Над кирхою лютеранской
Голуби в голубизне.
Прошли мы такие дали
Сквозь грохот, а то — сквозь тишь,
Что, кажется, все видали,
Ничем нас не удивишь.
Эйслебен, пускай Эйслебен,
Город очередной...
И вдруг
На площади —
Ленин!
Товарищи, что со мной?!
Понять это чудо силясь,
Не верю глазам своим,
Как будто в горах сместились
Эпох и веков слои.
Как будто в походе этом,
Шар обогнув земной,
С другой стороны планеты
Вступаю я в край родной.
Нас обнимают крепко,
Сбежавшись со всех сторон,
Костлявые немцы в кепках,
В фуражках с витым шнуром.
А мы молчим в изумленье,
И слезы кипят у глаз:
Какою дорогой Ленин
Пришел сюда раньше нас?
Пора открываться тайнам.
Был горестный день такой:
Памятник сбили танком
На площади городской;
Безумцы в квадратных касках
Забыли, как близок суд,
Какую они закваску
Для ненависти несут.
Не просто запасы бронзы
В Германию повезли,
А символ живой и грозной,
Не сдавшейся в плен земли.
Так прибыл товарищ Ленин
В дни горестей и потерь
В тот самый город Эйслебен,
Куда мы пришли теперь.
Работали на разгрузке,
Где каждая гайка в счет,
Несколько пленных русских
И немец — костлявый черт.
Взойдя на платформу первым —
Проверить прибывший лом,
Он вдруг огляделся нервно,
Платком отирая лоб.
Потом подозвал советских
Мальчишек с нашивкой ОСТ.
«Работать!» — прикрикнул резко.
Смотри — он не так-то прост!
Медлительно и спокойно
Скульптуру несли на склад,
Ничем не смутив конвойных,
Выдерживая их взгляд.
В подполье уходит Ленин,
Как будто опять — Разлив!
Спасли его от глумленья,
В пакгаузе тайник отрыв,
Проволокою ржавой
Переплели подход.
Что виселица угрожала
Любому из них — не в счет.
Была тогда, в сорок третьем,
Победа так далека...
Но в сорок пятом встретил
Ленин свои войска.
Я помню то утро счастья
И как венок возлагал
Старый немецкий мастер
На временный пьедестал.
Теперь уже все известно —
Кто эту скульптуру скрыл,
А также город и место,
Где памятник раньше был.
На том постаменте Тельман
Сегодня стоит у нас.
...Но это уже отдельный,
Мой следующий рассказ.
1969
Напрасно вы назвали меня простым солдатом.

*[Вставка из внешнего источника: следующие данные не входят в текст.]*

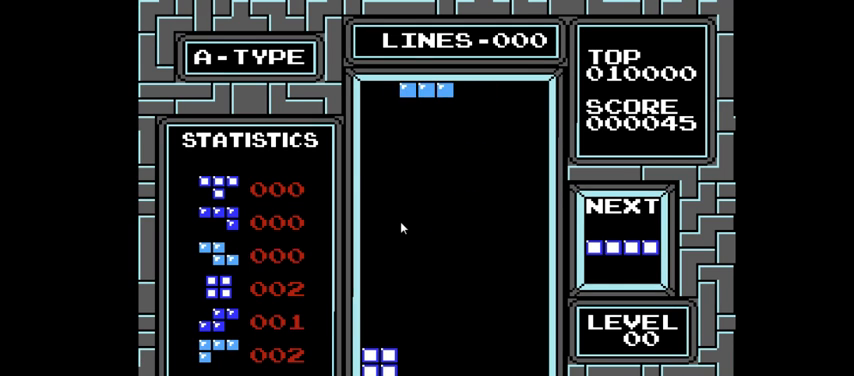
{"buttons": ["DPAD_DOWN"], "right_stick": "center", "events": [[100, "CIRCLE", "up"], [133, "CIRCLE", "down"], [133, "DPAD_LEFT", "down"], [167, "DPAD_LEFT", "up"], [300, "CIRCLE", "up"], [433, "DPAD_DOWN", "down"]]}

Солдат войны великой — какой же я простой?
Портрет вам мой известен по стареньким плакатам,
Хоть я не отличался особой красотой.
Победа не приходит по щучьему веленью.
Я начал на границе, очнулся под Москвой.
Почти четыре года на главном направлепье
Провел я в лазаретах и на передовой.
Мне маршальскую должность в запасе узаконьте,
С годами все огромней всемирность наших дел.
В окопе самом крайнем на всем германском фронте
У Северного моря я, съежившись, сидел.
С бутылкою сначала бросался я на танки,
А после им с «катюши» отходную играл.
И под Новороссийском, на самом левом фланге,
На пляже черноморском зимой я загорал.
В атаки шел при встречном и при попутном ветре,
Как вышел и как выжил — сам черт не разберет,
На левом и на правом на флангах был и в центре,
И лично мне Верховный приказывал — вперед!
Зачем вы говорите как о простом солдате
О пане, гражданине, товарище... О том,
Кто во дворцах и замках и в каждом магистрате
Был первым комендантом, на сутки королем.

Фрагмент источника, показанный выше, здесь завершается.